Monday, December 6, 2010

A Beautiful Diversity

I’m sitting in a coffee shop in downtown Bamenda. It just opened up about a month ago, and I’ve been a regular customer since the grand opening. There is something ironic and yet natural about this coffee shop. Just as I lose myself in a corner of the shop, sipping my cappuccino, listening to Nora Jones on my computer, and reading G.K. Chesterton, I notice the glorious ruckus of Africa right outside the door. Motorbikes whiz by, taxis honk and swerve, dozens of people in colorful clothes stroll by, greetings fly through the air. I scan the shop, remembering that the woven lamp hangings, the carved tables, the masks on the wall, and even the ceramic mugs and coffee within them are not imported or made at a factory. It’s all local and handmade. Even the coffee comes from our northwest region of Cameroon. But the most ironic part of this coffee shop is how unusual its existence is. This is the only true coffee shop in Bamenda. There are other places I can get coffee, but I can’t even really call it coffee.
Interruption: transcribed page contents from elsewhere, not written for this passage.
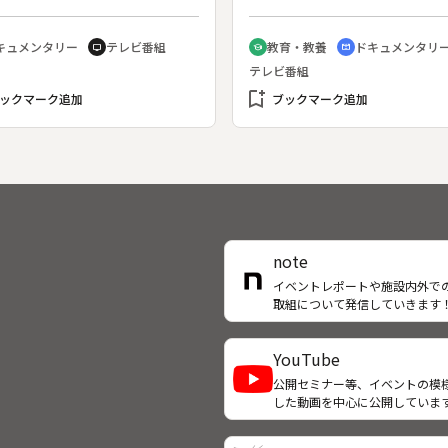
せる鳥たち１００種の、特色豊
こそ、素朴さの中に奥深い美を
生態を四季折々の美しい日本の
出す」という松田三夫さん。三
キュメンタリー
テレビ番組
教育・教養
ドキュメンタリ
tv
school
cinematic_blur
景の中につづる。◆この回は、
の息子・忠雄さんと共に構える
テレビ番組
道・釧路でタンチョウの生態を
が温泉街にある。こけし作りは
する。
bookmark_add
木選びから仕上げまで、全てひ
ックマーク追加
ブックマーク追加
の手によって一貫して行われる
雄さんは、こけしの他に木地玩
作り、工房には夢があふれてい
note
イベントレポートや施設内外で
取組について発信していきます
YouTube
公開セミナー等、イベントの模
した動画を中心に公開していま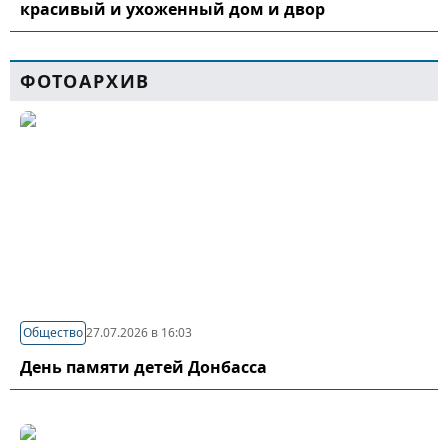
красивый и ухоженный дом и двор
ФОТОАРХИВ
Общество
27.07.2026 в 16:03
День памяти детей Донбасса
Customers are normally served Nescafe instant coffee, with powdered milk. It’s even hard to find some of the art and handicrafts that decorate this shop—Cameroonians love to have Western clothes, Western jewelry, Western music, and Western furniture. Part of the reason I love this new coffee shop so much is that, while it is more spacious and a little more expensive than “normal” Cameroonian cafes, it intentionally supports local artists and coffee growers. But it still has enough of a familiar coffee shop atmosphere to satisfy my cravings for the comforts of an American coffee shop.
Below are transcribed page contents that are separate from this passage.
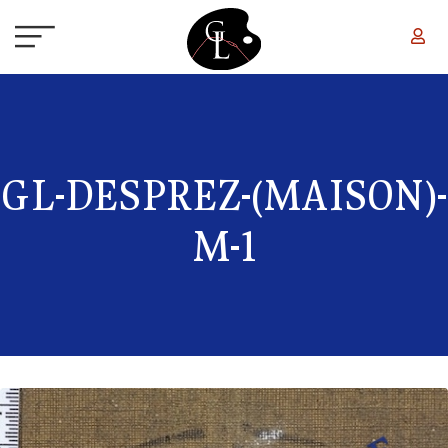
Aller au contenu principal
GL-DESPREZ-(MAISON)-
M-1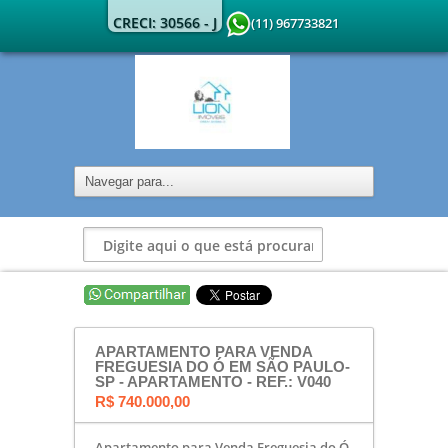
CRECI: 30566 - J
(11) 967733821
APARTAMENTO PARA VENDA
FREGUESIA DO Ó EM SÃO PAULO-
SP - APARTAMENTO - REF.: V040
R$ 740.000,00
Apartamento para Venda Freguesia do Ó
I find that most of my life here is a delightful combination of Cameroon and the West. Thanksgiving was a beautiful picture of the diversity of my life here. We had over thirty people come over: Americans, Canadians, and both Bantu and Fulani Cameroonians. Instead of turkey we had chicken, but we did manage to have quite a few traditional dishes, like cranberry sauce and green bean casserole. Fadi’s family in the village even sent down two live chickens as a Thanksgiving present. (Side Note: We didn’t end up eating those for Thanksgiving --- we wanted to keep them for their eggs. However, a few days later we chased them around the yard with the purpose of turning them into dinner, after discovering at 4am that they were roosters, not chickens.)

Lum’s birthday party was another fun mix of cultures. We invited over about ten of Lum’s friends, decorated the living room like a formal black and white party, dressed to the hilt, ate homemade pizza and carrot cake, then had a big dance party to the girls’ favorite Cameroonian music.

Even our family devotions are a mix of cultures and languages: last week we read the Bible passage first in English, then again in Pidgin, then in Fulfulde, for the benefit of the different first languages represented around the table.

It is so fun experiencing all the different people, languages, and cultures here in Cameroon and especially in the Jacksons’ home. Even though life here is a lot more familiar to me this year, living in the “Jackson Village” is always exciting.

My life here is wonderful and exciting, but I feel compelled to explain that it's not always easy. I often find myself wishing I had more alone time, or that there was an effective pest control here, or that I could be closer to my family and friends. I catch myself looking forward to future events at the expense of enjoying the present, and convincing myself that perfection awaits me in California next year. But, as Chesterton writes in his essay, "The Contented Man", "True contentment is a thing as active as agriculture. It is the power of getting out of any situation all that there is in it." So I am primarily using this blog as a tool in my efforts to get out everything I can from my life here and now. I am so blessed, and I want to be sure to notice all the blessings God gives me here. Thank you for joining me in my rejoicing as well as my struggles. Your support means more than words can express.


*Lum and Katelyn are making great progress in school

*I have had wonderful health lately

*God has given me many opportunities to use my gifts and education to meet the needs of people in our “Jackson Village”, from teaching study skills to just having heart-to-heart conversations.

Prayer Requests:

*That I would continue to find time and space to take breaks and balance the excitement and business of life here.

*That as Christmas approaches, we would remember the gift of Jesus, our Emmanuel, in the midst of our busy (but fun!) schedule.

*That God would continue to show me how I can be an encouragement to those around me.


  1. Good reminders about contentment. I think no matter where we live, we can struggle with that! Thanks, friend. :)

  2. Chesterton is the man! I'm so incredibly proud of you Catherine. I know it's hard (and you know how I know), but you already know that this experience is going to affect you for the rest of your life. You got this girl. Merry Christmas Bruiser!! P.S. Can I come visit?

  3. Thanks, Laura! And Squirt, I would LOVE for you to come visit. I'm thinking it might be a little easier than your cross-cultural experience (for one, everyone here speaks English.)
    Merry Christmas to you, too!

  4. Oh Catherine I do love reading your updates! Thanks for sharing so honestly about the journey the Lord has you on. I love that you allow us to see so many parts of your like in Cameroon! I loved hearing about your lovely coffee shop and your journey towards looking at what it means to take in everything you with what is in front of you.
    Will surely continue to be praying for you dear!